The WFW conversion was a BIG thing at work, I'll probably never forget that. I think I still have the dos add-on floppy disk somewhere -- or maybe I threw it out a couple months ago when I ran across it.

I remember my first brush with the Internet and the WWW -- probably on that XT turbo clone you built... taking forever and forever to load a page, and it was just a page of more links, and I wondered why on earth would I want to wait around that long for just more things to click on and wait for?

I remember the daisy wheel printer we had at work.. and the 9 pin dot matrix printers we had, of course. Printouts of general ledgers on greenbar paper....

(no subject)

Date: 2005-08-23 02:10 am (UTC)
From: [identity profile] slipstreamsurfr.livejournal.com
I remember us getting slipknot? working on your home pc so we could use the lynx text browser on OMEGA through the college dialup to see the net before any of us got an ISP account. Man, that was slow.

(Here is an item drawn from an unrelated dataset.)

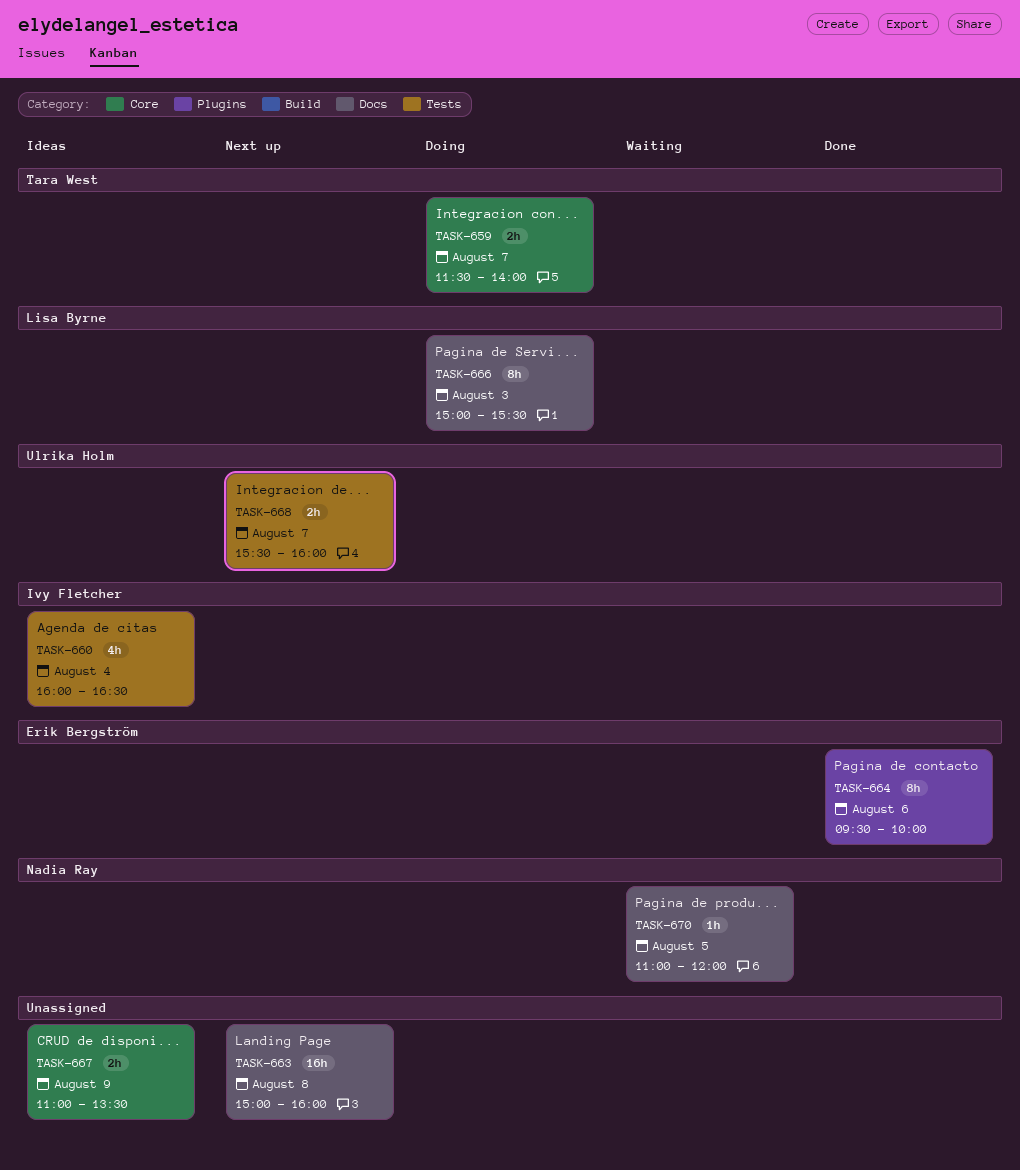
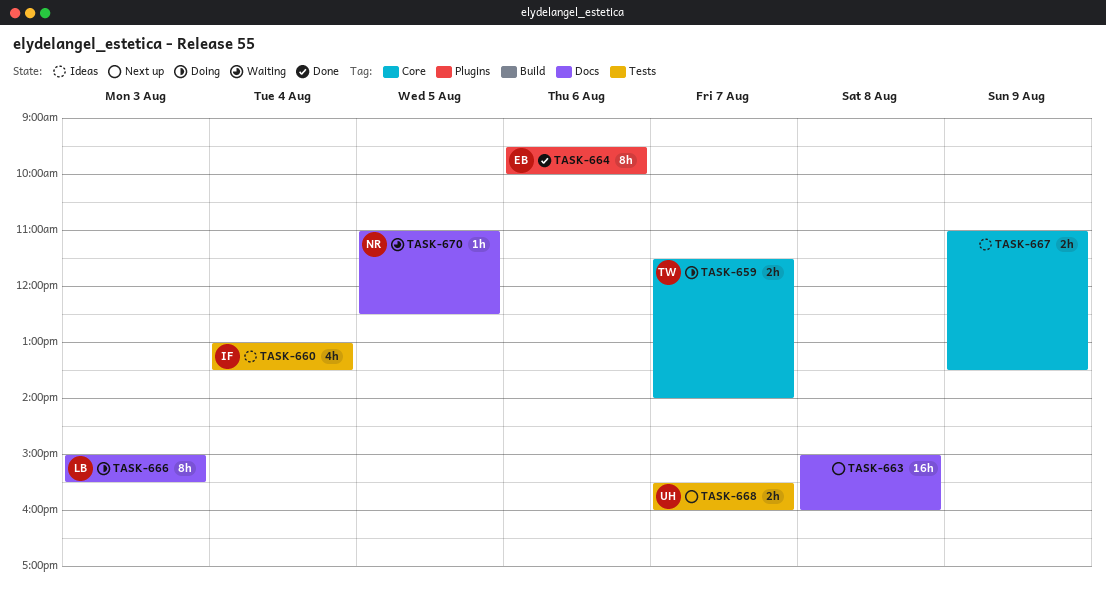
TASK-660, begins: 16:00 -> 13:00
TASK-660, ends: 16:30 -> 13:30
TASK-670, ends: 12:00 -> 12:30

I can be accused of wrapping christmas presents in greenbar one year. (hangs head in shame)

(no subject)

Date: 2005-08-23 02:32 am (UTC)
From: [identity profile] ariel817.livejournal.com
Hahah... you made me laugh out loud truly with that last line!

Yeah.. I remember lynx.. don't know if it was slipknot or some other name... but I do remember what you are talking aou

(no subject)

Date: 2005-08-23 02:33 am (UTC)
From: [identity profile] ariel817.livejournal.com
Argh.. *about! That was SLOW and a LONG time ago!

And yet.. not so very long ago.. Rebecca was already born.. seems like it should have been longer ago than within her lifetime!

(no subject)

Date: 2005-08-23 04:30 am (UTC)
From: [identity profile] jabber.livejournal.com
Atari 800, with a whopping 64k. My father used it to telephone into the work mainframe. I used it to play games. Eventually, BASIC became one of the more interesting games I played. :) Still have the casettes with my first programs someplace.

The school had a few trs-80's, and I would get yelled at for making them do things my teacher couldn't grade because it was in excess of the assignment.

(no subject)

Date: 2005-08-23 01:43 pm (UTC)
From: [identity profile] slipstreamsurfr.livejournal.com
I liked the Atari's, I think that if they had developed a semi-reliable floppy system for them eariler, that they would have really taken off. They would have had it all then, color, sound, cartridges, and floppys! My friend had an 800, and had terrible times with getting cassettes to load reliably on his. He even had the atari tape dive for it.

My high school teacher ended up useing me as an unpaid TA to go around and help teach the others in the class basic at the computers. We had some that just weren't getting it and he was sorely pressed for time with getting to everyone. I'll never forget Mr. Hendrix. He was quite a teacher, and a good friend.